*Texto fuente*:
################

Si a esto se añade, que Virgilio utiliza su perfección retórica, la fuerza de su universal magisterio, para la exaltación del mundo agrícola y pastoril, -con lo que completa el cuadro temático de la poesía antigua (o como dice en su propio epitafio «pascua, rura, duces,» «pastoreo, agricultura, caudillaje») se comprenderá la justicia de considerar a Virgilio como el Clásico por excelencia.
A Virgilio le acompaña en nuestra colección, como en la vida mortal, Horacio. Puesto que para decirlo con la actual terminología crítica son «compañeros» de generación, constituyendo -con Tibulo, Propercio y Tiro Livio- la segunda oleada que junto con la primera -Lucrecio, Catulo, Cicerón- nos confirman en la idea de que existen concordancias providenciales, concentraciones casi misteriosas de astros propicios que reúnen, precisamente en la hora solar del Imperio, una prodigiosa concentración de espíritus. (El ejemplo anterior de «milagro» nos lo ofrece -como se sabe- la Atenas del siglo V antes de Jesucristo.)

################

*Datos proporcionados*:
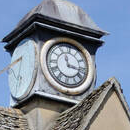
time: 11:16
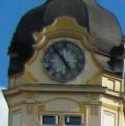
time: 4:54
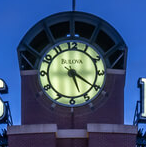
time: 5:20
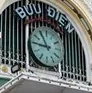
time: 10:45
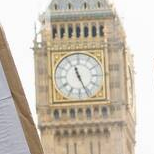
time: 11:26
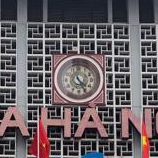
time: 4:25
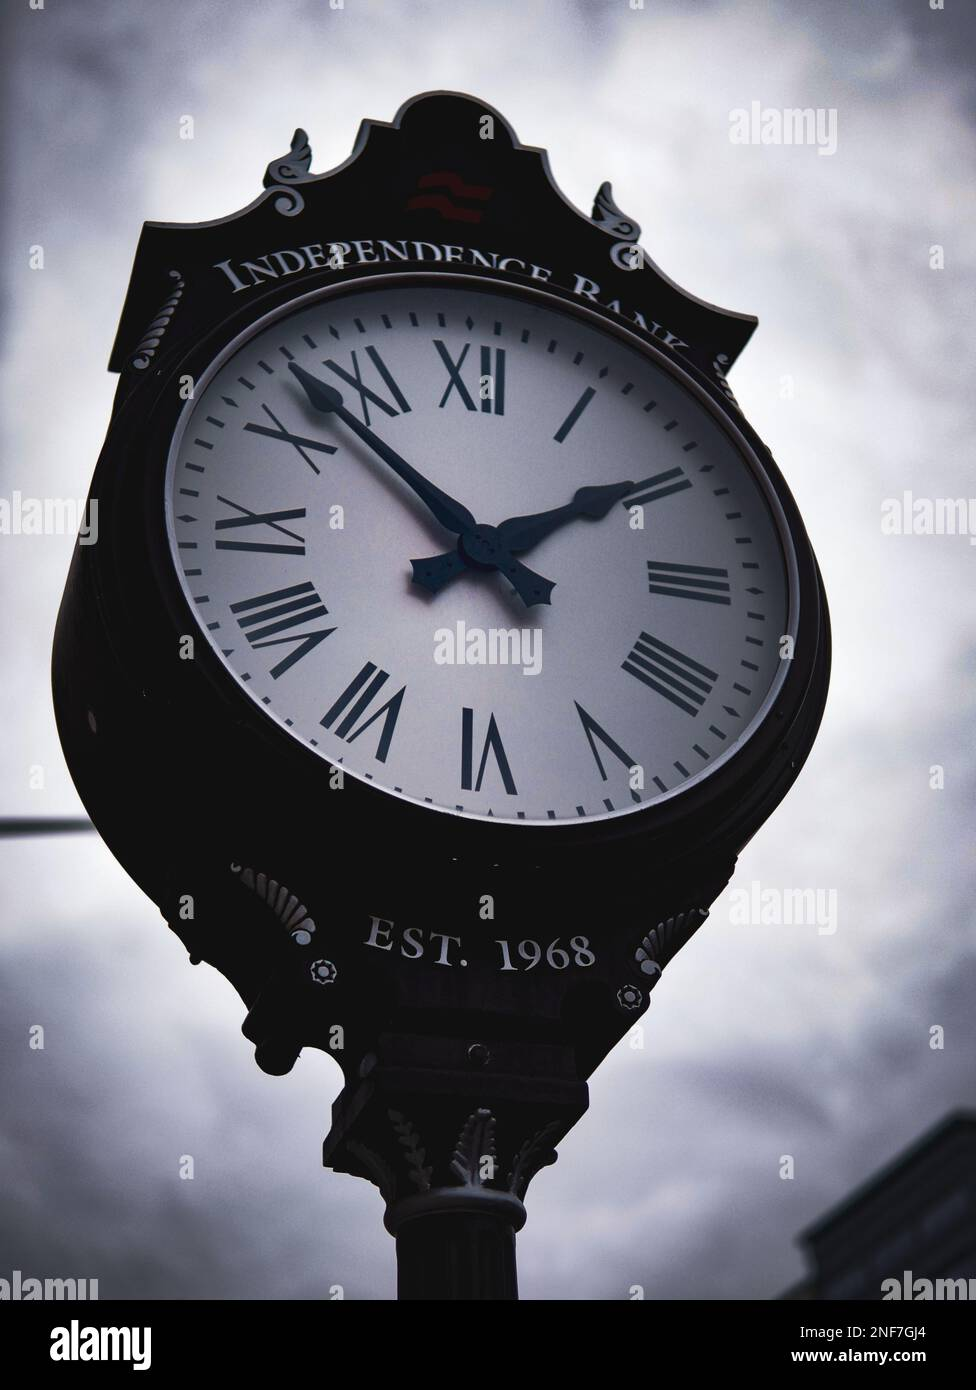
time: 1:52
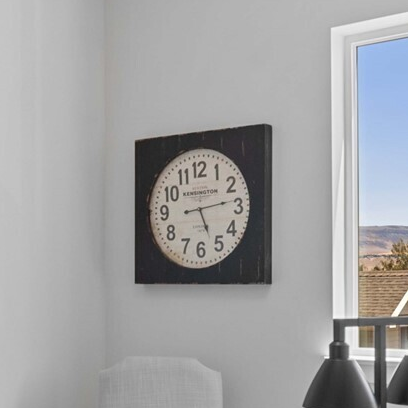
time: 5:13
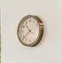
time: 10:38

################

*Ejercicio breve*: Copia completo el texto sobre Virgilio y Horacio, sin alterar ni una palabra ni un signo.

*Respuesta*:
Si a esto se añade, que Virgilio utiliza su perfección retórica, la fuerza de su universal magisterio, para la exaltación del mundo agrícola y pastoril, -con lo que completa el cuadro temático de la poesía antigua (o como dice en su propio epitafio «pascua, rura, duces,» «pastoreo, agricultura, caudillaje») se comprenderá la justicia de considerar a Virgilio como el Clásico por excelencia.
A Virgilio le acompaña en nuestra colección, como en la vida mortal, Horacio. Puesto que para decirlo con la actual terminología crítica son «compañeros» de generación, constituyendo -con Tibulo, Propercio y Tiro Livio- la segunda oleada que junto con la primera -Lucrecio, Catulo, Cicerón- nos confirman en la idea de que existen concordancias providenciales, concentraciones casi misteriosas de astros propicios que reúnen, precisamente en la hora solar del Imperio, una prodigiosa concentración de espíritus. (El ejemplo anterior de «milagro» nos lo ofrece -como se sabe- la Atenas del siglo V antes de Jesucristo.)